The application of IAS 32 is a textbook case. It implies that the balance sheet of the issuing bank should report amongst debts only the share of deposits that gives origin to a "probable" outflow of economic benefits, while the residual share should be reported in the income statement as (seigniorage) revenue. Moreover, since the share of profits attributable to this revenue is undistributed, it would add to the bank's equity in the statement of assets and liabilities.
To further support the validity of the approach here proposed, consider IAS 37 (governing risk provisioning, charges and contingent liabilities). This standard considers as debt all commitments that fall under the Framework's definition of "liability", that is, those that generate outflows of economic benefits with a probability greater than 0.5. Below such threshold, the liability is a contingent liability and must only be reported in the Notes to the financial statements.
The implication is inescapable: the existence of legal claims is not per se sufficient for a liability to be considered as debt; the essential requisite is the probable outflows of economic benefits. In the case of bank money, the share of deposits that are not debt must be regarded as revenue, and since such revenue from money issuance (seigniorage) is not reported in the income statement, it constitutes retained earnings (or capital).

Conclusion

The double nature of commercial bank money draws its origin from the power de facto conferred by the state on the banks to create a form of money of their own, which only partly can be considered as debt. An important implication, which has been largely ignored so far, is that a relevant share of deposits that banks report in the balance sheet as "debt towards clients" generate revenues that are very much similar to the seigniorage rent extracted by the state through the issuance of legal money (coins, banknotes and central bank reserves). As shown elsewhere, such type of seigniorage introduces in the economy a structural element of net detraction of real resources, with deflationary effects on profits and / or wages, potential distributional consequences, and frictions between capital and labor, which should all be studied carefully.

Riferimenti Bibliografici
Bossone, B. (2017), Commercial bank seigniorage: A Primer, mimeo (available from the author on request).
Graziani, A. (2003), The Monetary Theory of Production, Cambridge University Press, Cambridge UK.
McLeay, M., Radia, A. and Thomas, R. (2014b), "Money Creation in the Modern Economy", Bank of England Quarterly Bulletin, 54(1), 14-27.
Moore, B. (1979), The Endogenous Money Stock, Journal of Post Keynesian Economics, 2(1), 49-70.
Moore, B. (1983), Unpacking the Post Keynesian Black Box: Bank Lending and the Money Supply, Journal of Post Keynesian Economics, 5(4), 537-556.
Werner, R. A. (2014), How do banks create money, and why can other firms not do the same? An explanation for the coexistence of lending and deposit-taking, International Review of Financial Analysis, 36, 71-77.


[1] See, for instance, Moore (1978, 1983) and the literature on monetary circuit theory. As this is too vast to be cited here and do justice to its many contributors, we refer only to the work by Augusto Graziani (2003), one of the theory’s most authoritative exponents.

[2] The new non-cash deposits from clients can only consist of deposits transferred from other banks, which fall under item ii) above.

================

GIVEN TASK 1:
Write out the portion of the passage on commercial bank seigniorage that opens with the words containing "Werner, R. A." and closes with "most authoritative exponents.".
GIVEN TASK 2:
Name every author of a work in the reference list of the passage on commercial bank seigniorage, giving each person once.
GIVEN TASK 3:
Supply the text that follows the end of the passage on commercial bank seigniorage.

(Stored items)
================

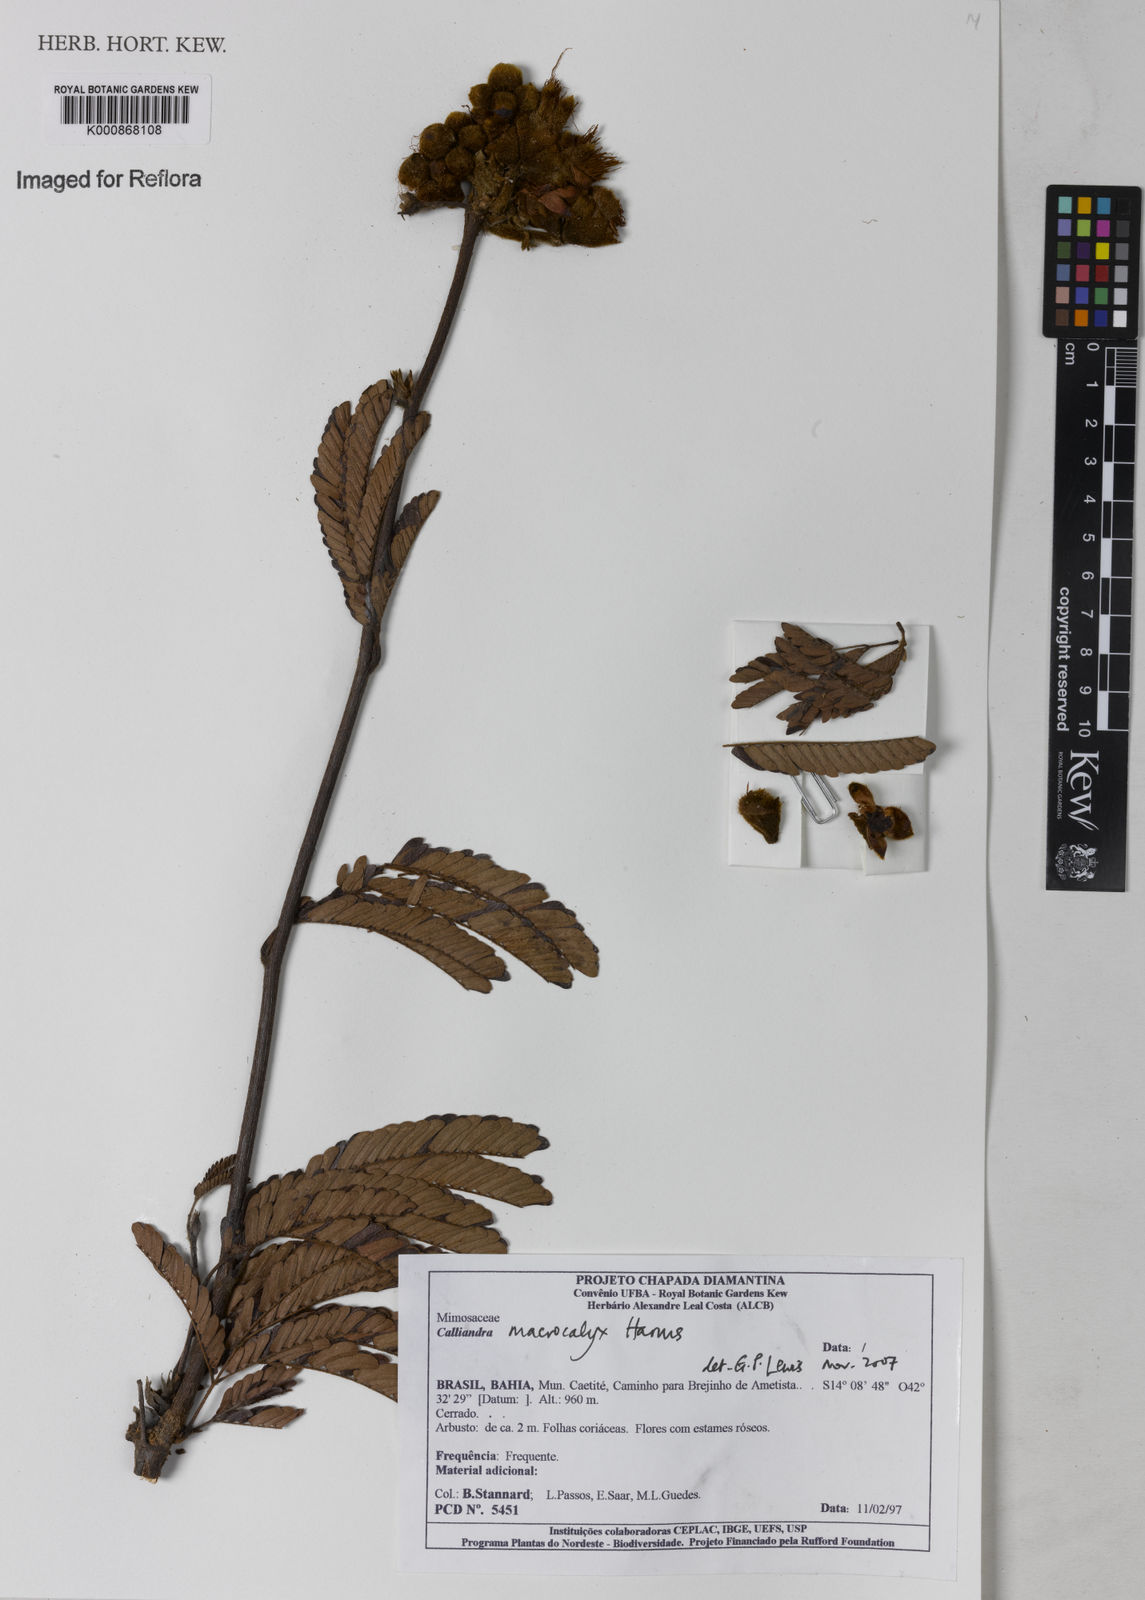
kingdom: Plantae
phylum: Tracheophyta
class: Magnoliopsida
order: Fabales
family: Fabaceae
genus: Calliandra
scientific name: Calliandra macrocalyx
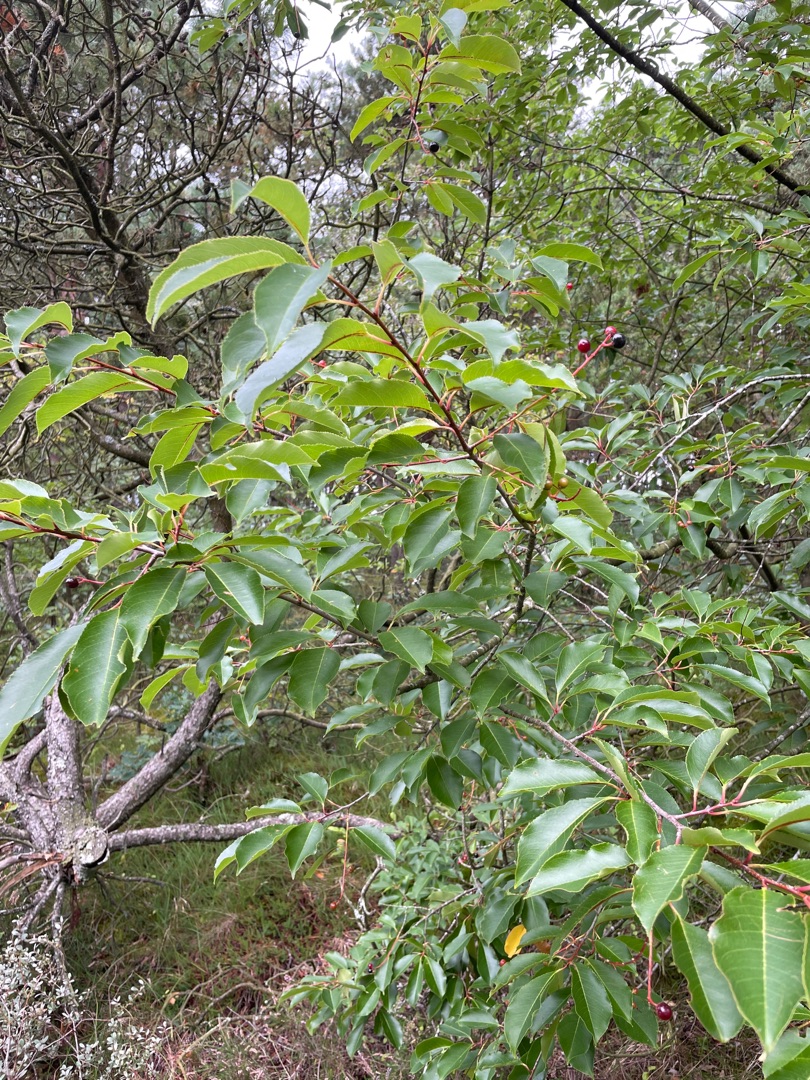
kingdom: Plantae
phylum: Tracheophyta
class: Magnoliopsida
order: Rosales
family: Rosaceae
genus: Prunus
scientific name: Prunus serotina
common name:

================

TASK OUTPUT 1:
Werner, R. A. (2014), How do banks create money, and why can other firms not do the same? An explanation for the coexistence of lending and deposit-taking, International Review of Financial Analysis, 36, 71-77.


[1] See, for instance, Moore (1978, 1983) and the literature on monetary circuit theory. As this is too vast to be cited here and do justice to its many contributors, we refer only to the work by Augusto Graziani (2003), one of the theory’s most authoritative exponents.

TASK OUTPUT 2:
B. Bossone, A. Graziani, M. McLeay, A. Radia, R. Thomas, B. Moore, R. A. Werner

TASK OUTPUT 3:
[3] This multiple value varies according to payment settlement modalities: it is larger in netting settlement systems and lower in gross settlement systems.

[4] As regards the use of cash, in cases where the monetary authority declares deposit inconvertibility and prohibits deposit transfers across borders, bank money effectively replicates central bank money, whereby reserves cannot circulate out of the central bank’s books: any single commercial bank may dispossess itself of it own reserves (if some other banks demand them), but all of them cannot altogether do so since reserves once created remain outstanding until they are paid or sold back to the central bank.

[5] Lending deposits features very close analogies to selling deposits. As banks issue deposits to clients in exchange for money, they become owners of the money received and acquire the rights to use the money as they wish (subject to existing laws and regulations). Even if the banks are constrained in the use of the money – such as, for instance, in the case of regulation prescribing types of assets to be held – they (not the depositors) are the owners of the purchased assets and they (non the depositors) are the owners of the income generated by the purchased assets.

[6] See discussion in Bossone and Costa (2018).

[7] Size here refers specifically to the volume of payment transactions that the bank intermediates relative to the total payment transactions in the system.

[8] See section 4.46 of the Framework.

[9] Specifically, IAS 8 (Sections 10-11) requires that, “In the absence of an IFRS that specifically applies to a transaction, other event or condition, … management shall refer to, and consider the applicability of, the following sources in descending order:
(a) the requirements in IFRSs dealing with similar and related issues; and
(b) the definitions, recognition criteria and measurement concepts for assets, liabilities, income and expenses in the Framework.”

[10] See IAS 32, Sections 28 et.ss. It is noteworthy that, in the case ruled by the quoted standard, the hybrid instrument has the double nature of 'liabilities-capital' and not of 'liabilities-revenue'; however, both capital and retained earnings belong to equity. Briefly, equity can be shared into at least two major components: capital and other ownership's contributions, on the one hand, and retained earnings, on the other. IAS 32 provides regulation for splitting hybrid instruments between a part attributable to liabilities and a part attributable to equity. As said, based on the definitions of the Framework, once the component recognizable as debt liability is identified, the residual component is attributed to equity.

[11] See IAS 37, Section s 12-13, where the fundamental distinction is drawn between the adjective "probable" for the debt liabilities and the adjective "possible" for contingent liabilities to be reported in the Notes to the financial statements.

[12] See Bossone (2017).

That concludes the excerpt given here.